Bringing in Additional Reinforcements
The new ANSI/TPI 1-2022 standard contains valuable new methodology
Building codes and construction standards are updated on a regular basis because the industry is constantly evolving and learning from field experience. In most cases, changes to codes and standards are made to address energy, engineering, and safety issues, but there are also instances in which research and development yield results that can provide more practical and economical approaches to prescriptive methods. One such case is contained in the new ANSI/TPI 1-2022, which was summarized in the January/February 2023 issue of SBCA Magazine. In the revised standard, there is a new design method for determining the most economical web reinforcement.
Web reinforcement can be used as an alternative to continuous lateral restraints (CLR). Web reinforcement is often needed when conditions prohibit the use of CLRs; for example, when trusses are spaced far apart, or when truss webs do not align. Currently, building designers, truss manufacturers, and framers rely on Table B3-2 in BCSI (facing page), plate supplier details, or their own analysis to determine how to use web reinforcements. In most cases, these prescriptive methods serve the project well. However, there can be times when using a designed reinforcement is more practical and economical.
ANSI/TPI 1-2022 provides for a new design method to determine the capacity of reinforced webs such as T-, L-, I- U-, and scab reinforced webs.
The Truss Plate Institute’s Technical Advisory Committee (TPITAC) developed this method to predict the design capacity of reinforced web members in metal plate connected wood trusses (MPCWT). Methods for analyzing built-up wood sections have always been available, but reinforced web members in trusses present a unique condition. Only the web member itself is in compression, while the reinforcement merely provides resistance to buckling. The new method developed by TPITAC not only includes consideration of the size and configuration of the reinforcement, but also takes into account the length and grade of the attached member. This allows for very economical solutions.
The table below provides some examples of how this new calculated method in ANSI/TPI 1-2022 will increase flexibility for the truss designer.
Saving Money and Material
FIGURE 1: An 8’4”reinforcement is required using the prescriptive method
Here are some simple examples of how this new calculated approach could lower the cost of web reinforcement solutions.
Use of common-length lumber for reinforcements
The diagonal web in the figure below is 9’ 3”, which requires an 8’ 4” reinforcement per the prescriptive method, meaning the framer would need to cut a 10’ board for this reinforcement. The calculated approach allows a designer to verify that any common 8’ reinforcement is adequate (Figures 1 and 2).
FIGURE 2: An 8’ reinforcement works with calculated method
Use of field-grade lumber for reinforcements
Truss designs often specify premium grade lumber for truss members (e.g., SP Select Structural). However, high-grade lumber is often difficult to source and not readily available on the jobsite. A framer needs to special order lumber for the reinforcements since the prescriptive method requires the grade of the reinforcement to match the grade of the web. A calculated approach would allow a designer to specify field-grade lumber for web reinforcement purposes.
Use of economical lumber for reinforcements
Figure 3 shows a cantilevered truss with a high grade 2x6 kicker web. If a T-reinforcement is to be used as an alternative to the CLR, it would need to be a 2x6 per the prescriptive method. However, with the web reinforcement design procedure in ANSI/TPI 1-2022, a truss designer could determine if it is acceptable to use an economical-length 2x4 T-reinforcement for this condition.

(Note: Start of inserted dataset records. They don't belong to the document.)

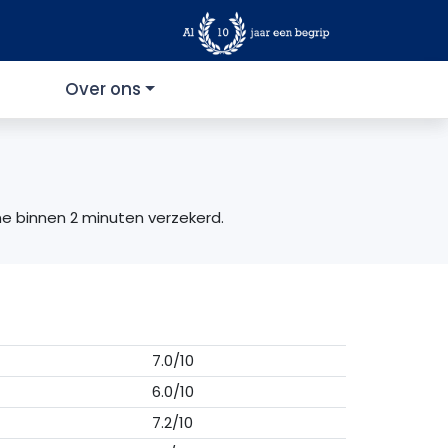
Over ons
ine binnen 2 minuten verzekerd.
7.0/10
6.0/10
7.2/10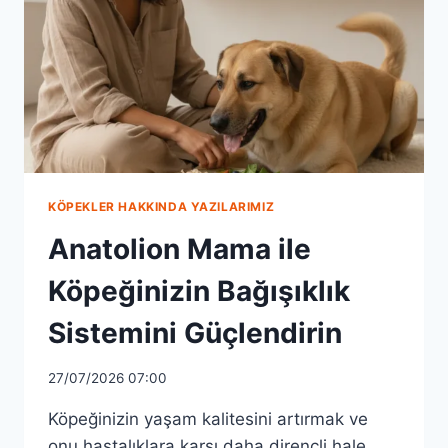
SIRLARI
KÖPEKLER HAKKINDA YAZILARIMIZ
Anatolion Mama ile
Köpeğinizin Bağışıklık
Sistemini Güçlendirin
27/07/2026 07:00
Köpeğinizin yaşam kalitesini artırmak ve
onu hastalıklara karşı daha dirençli hale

FIGURE 3: Left, 2x6 reinforcement required for 2x6 web per the prescriptive method. Above, a shorter 2x4 reinforcement may work on the 2x6 web per the calculated method.
The ANSI/TP1-2022 Standard will be available later in 2023, and will be referenced in the 2024 ICC model codes. Although jurisdictions typically don’t adopt model codes as soon as they become available, the information contained in ANSI/TPI 1-2022 is the most current thinking in the industry, so that design software providers may start implementing the option sooner. Engineers have the option to approve
this method as soon as the standard is published, so look for the announcement soon.
This article is the result of a collaboration between the members of the Truss Plate Institute’s Technical Advisory Committee (TPITAC) and SBCA. It is part of a technical article series driven by TPITAC members that seeks to address pertinent engineering topics and provide design best practices.